Tra Francia e Cina un rapporto d’affari

Ecosì, dopo cinque anni di assenza, il leader cinese Xi Jinping è tornato in Europa. Anche se sarebbe meglio dire che è tornato in Francia, visto che le altre due tappe erano in Serbia (ricorrevano tra l’altro i 25 anni del bombardamento Nato sull’ambasciata cinese di Belgrado) e in Ungheria, che non possono essere considerate i casi più tipici della galassia europea. In Francia, si diceva, per celebrare i sessant’anni delle relazioni diplomatiche ma soprattutto per sancire il principio, caro alla Cina che il commercio e gli affari guariscono tutti i mali.

Da questo punto di vista Pechino ha scelto con la solita sottigliezza. L’Italia, che aveva aderito al progetto della Nuova Via della Seta con il governo Conte e se n’è ritirata con il governo Meloni anche per le pressioni degli Usa, è stata saltata a piè pari. Il nuovo interlocutore della Cina per l’Europa è la Francia di Emmanuel Macron, che alla Via della Seta non ha mai aderito ma ha sufficiente cinismo e orgoglio per andare senza troppo rumore contro i principi che afferma ad alta voce. Indicativo l’incipit macroniano all’incontro con Xi: parleremo di commercio, concorrenza, finanza, mercati... e poi anche di Ucraina e Medio Oriente. Non male per il presidente che poche ore prima invitava (di nuovo) a mandare truppe europee in Ucraina.

Senza gridarlo sui tetti, Macron e Xi Jinping si sono incontrati anche per facilitare la conclusione di un mega accordo di cui si discute da tempo: la fornitura da parte di Airbus, l’azienda europea (con forti interessi francesi) che è ormai il primo produttore di aerei al mondo e che l’anno scorso ha firmato per la costruzione di una seconda catena di montaggio in Cina, di centinaia di velivoli per il secondo mercato aeronautico mondiale, quello cinese appunto. E su questa linea, appena mascherata dai ricevimenti e dalle visite culturali della signora Brigitte e della signora Peng Liyuan, è proseguito il summit tra i due presidenti. Il pur asfittico mercato europeo dell’auto elettrica stenta a contenere l’offensiva dei modelli cinesi a basso costo, che sono ormai uno su quattro tra quelli circolanti, e la Cina domina la produzione dei dispositivi necessari alla mobilità elettrica? Bene, le industrie francesi siglano una serie di accordi con quelle cinesi per l’assemblaggio e il riciclo delle batterie. Certo, Macron potrà dire ai francesi di aver ottenuto nuovi posti di lavoro. Buon per la Francia, ma tutto questo che cos’ha a che fare con l’Europa?

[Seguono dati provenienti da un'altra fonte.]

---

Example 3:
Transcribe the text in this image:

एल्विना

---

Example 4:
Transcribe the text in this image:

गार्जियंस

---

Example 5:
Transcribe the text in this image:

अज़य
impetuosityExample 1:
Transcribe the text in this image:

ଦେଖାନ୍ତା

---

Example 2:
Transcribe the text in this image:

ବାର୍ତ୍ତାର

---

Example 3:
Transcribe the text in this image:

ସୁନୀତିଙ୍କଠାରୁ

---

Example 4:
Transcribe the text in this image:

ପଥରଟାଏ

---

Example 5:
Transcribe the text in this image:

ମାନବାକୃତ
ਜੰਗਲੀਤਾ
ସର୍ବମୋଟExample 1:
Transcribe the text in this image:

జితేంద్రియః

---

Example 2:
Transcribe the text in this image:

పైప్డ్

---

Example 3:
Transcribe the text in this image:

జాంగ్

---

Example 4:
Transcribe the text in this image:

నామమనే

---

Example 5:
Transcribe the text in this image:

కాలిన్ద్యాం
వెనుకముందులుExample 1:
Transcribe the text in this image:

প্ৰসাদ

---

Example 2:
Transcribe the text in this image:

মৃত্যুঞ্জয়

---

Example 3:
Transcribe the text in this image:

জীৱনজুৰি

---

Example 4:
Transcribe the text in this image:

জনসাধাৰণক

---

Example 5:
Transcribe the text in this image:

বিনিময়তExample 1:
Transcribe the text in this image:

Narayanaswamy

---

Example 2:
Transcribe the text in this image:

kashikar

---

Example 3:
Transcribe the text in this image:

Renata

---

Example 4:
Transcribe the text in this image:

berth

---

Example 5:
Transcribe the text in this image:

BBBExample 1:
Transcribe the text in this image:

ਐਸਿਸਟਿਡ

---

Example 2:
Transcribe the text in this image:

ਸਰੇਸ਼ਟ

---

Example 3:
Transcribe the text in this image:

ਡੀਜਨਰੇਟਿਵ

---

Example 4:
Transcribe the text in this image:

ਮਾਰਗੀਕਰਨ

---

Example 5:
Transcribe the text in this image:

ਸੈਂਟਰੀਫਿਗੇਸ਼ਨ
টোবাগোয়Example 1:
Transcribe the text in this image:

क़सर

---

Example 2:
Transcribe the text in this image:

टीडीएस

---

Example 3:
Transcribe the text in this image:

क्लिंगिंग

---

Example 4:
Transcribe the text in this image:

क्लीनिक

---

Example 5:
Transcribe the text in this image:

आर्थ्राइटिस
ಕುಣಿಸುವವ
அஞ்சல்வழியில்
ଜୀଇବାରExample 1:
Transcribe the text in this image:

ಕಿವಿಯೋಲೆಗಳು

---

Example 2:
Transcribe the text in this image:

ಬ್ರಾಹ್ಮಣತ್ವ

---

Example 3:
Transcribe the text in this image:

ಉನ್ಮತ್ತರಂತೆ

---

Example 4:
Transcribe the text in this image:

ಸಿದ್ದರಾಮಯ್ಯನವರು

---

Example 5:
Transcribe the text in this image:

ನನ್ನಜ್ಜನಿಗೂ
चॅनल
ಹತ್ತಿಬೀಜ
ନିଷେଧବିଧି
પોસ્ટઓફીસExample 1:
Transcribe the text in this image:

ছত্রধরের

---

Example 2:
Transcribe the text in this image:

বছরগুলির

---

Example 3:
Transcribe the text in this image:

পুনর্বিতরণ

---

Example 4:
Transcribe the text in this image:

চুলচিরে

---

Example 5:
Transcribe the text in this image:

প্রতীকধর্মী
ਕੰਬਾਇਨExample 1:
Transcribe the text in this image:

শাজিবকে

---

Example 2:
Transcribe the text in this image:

Dal canto suo, Xi Jinping porta a casa la riaffermazione di quella che a Pechino considerano, prima che una filosofia politica, una regola di buon senso: potete dare la caccia ai nostri hacker e alle nostre spie, criticarci per Hong Kong e per gli uiguri, ammonirci per Taiwan, mettere dazi alle nostre merci, ma se volete far girare l’economia prima o poi dovrete passare da noi. Si tratta, fuor di dubbio, di una delle conquiste del decennio di potere di Xi Jinping, tutto dedito a sviluppare la Cina dal punto di vista tecnologico e a far crescere il suo peso nei settori strategici.

Forte di questa condizione, il leader cinese ha potuto ignorare i ripetuti appelli a smettere di aiutare la Russia, che in Cina trova quasi tutto ciò che l’Occidente le nega. Acquisti di gas e petrolio russi a parte, l’esportazione cinese verso la Russia di beni a doppio impiego (civile e militare) è cresciuto del 60% dal giorno dell’invasione. Un contributo alla causa del Cremlino che, come abbiamo visto in questi due anni e mezzo, è riuscito a vanificare il pur notevole contributo occidentale (siamo ormai sui 280 miliardi di dollari) alla causa dell’Ucraina.